Le partisan du toro lourd, énorme, regarde avec tristesse l’aficionado qui admet le toro moyen. Il veut des kilos sur la bascule même si par la suite, il en résulte d’amères désillusions.
Quant à l’amateur de la bravoure, il estime avant tout qu’une exécution idéale des suertes vaut bien la peine de se priver de quelques arrobas. Partisan du toro brave, il s’intéresse à tous les tercios même si la puissance est limitée. Pour lui, la corrida est surtout un ensemble qui exige pour sa parfaite réalisation avec ce côté artistique, les qualités de noblesse et de bravoure qui n’amènent pas obligatoirement au toro « sur rails ». Il en tirera des impressions d’esthétique, d’élégance et d’harmonie, tout cela non dénué de danger, d’effort et de tragique.
Conclusion
Elle tient dans cette phrase de Belmonte après avoir abordé cet éternel sujet de discorde entre aficionados : « Un toro n’a jamais fait mal avec ses kilos. Ce sont ses intentions qui comptent et surtout la façon dont il les traduit avec ses cornes. »
Là se situe sans conteste toute la logique du toreo.
Un toro brave, noble et lourd est au goût de chacun, et je crois, sans me tromper, au goût de tous les vrais toreros.

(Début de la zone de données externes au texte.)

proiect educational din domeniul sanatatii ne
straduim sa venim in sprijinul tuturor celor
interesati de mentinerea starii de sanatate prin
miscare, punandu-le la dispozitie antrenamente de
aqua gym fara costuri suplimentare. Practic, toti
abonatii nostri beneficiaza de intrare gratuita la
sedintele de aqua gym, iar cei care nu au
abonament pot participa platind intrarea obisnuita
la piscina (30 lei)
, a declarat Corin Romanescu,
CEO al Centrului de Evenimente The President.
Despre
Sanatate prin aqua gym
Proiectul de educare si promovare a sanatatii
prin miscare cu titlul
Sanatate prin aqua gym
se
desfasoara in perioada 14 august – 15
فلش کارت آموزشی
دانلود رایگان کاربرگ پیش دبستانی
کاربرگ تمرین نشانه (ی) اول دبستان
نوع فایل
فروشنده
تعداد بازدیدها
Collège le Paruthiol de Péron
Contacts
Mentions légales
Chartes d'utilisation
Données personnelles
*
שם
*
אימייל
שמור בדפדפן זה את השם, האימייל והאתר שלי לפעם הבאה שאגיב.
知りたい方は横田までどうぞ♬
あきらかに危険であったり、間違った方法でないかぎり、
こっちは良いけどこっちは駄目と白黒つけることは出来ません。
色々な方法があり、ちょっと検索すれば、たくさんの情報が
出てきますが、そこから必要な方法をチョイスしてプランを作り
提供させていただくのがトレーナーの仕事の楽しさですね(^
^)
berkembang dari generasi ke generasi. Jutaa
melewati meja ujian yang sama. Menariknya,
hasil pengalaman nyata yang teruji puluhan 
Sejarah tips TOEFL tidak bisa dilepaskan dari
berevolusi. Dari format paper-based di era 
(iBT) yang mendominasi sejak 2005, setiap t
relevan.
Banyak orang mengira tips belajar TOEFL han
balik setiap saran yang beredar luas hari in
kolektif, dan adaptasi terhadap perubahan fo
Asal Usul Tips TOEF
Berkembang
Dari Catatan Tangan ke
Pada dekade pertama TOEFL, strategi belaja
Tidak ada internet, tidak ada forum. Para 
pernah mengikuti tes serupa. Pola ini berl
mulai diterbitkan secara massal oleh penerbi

Un toro anovillado, nerveux, dur de pattes, un toro de sentido, sera toujours craint par les matadors de toutes les catégories.
Vous l’aurez compris, cet article n’étant qu’une autre façon d’aborder "torerista y torista" mais dans une position consensuelle. Il y a la place pour chacun avec le "bon" toro, "moderne" ou pas, celui qui devrait toujours nous unir sans pour cela éliminer tout le ganado.
*Arroba, ancienne unité de mesure de masse. En Castille, l’arroba équivaut à 25 livres, soit 11,500 kilos.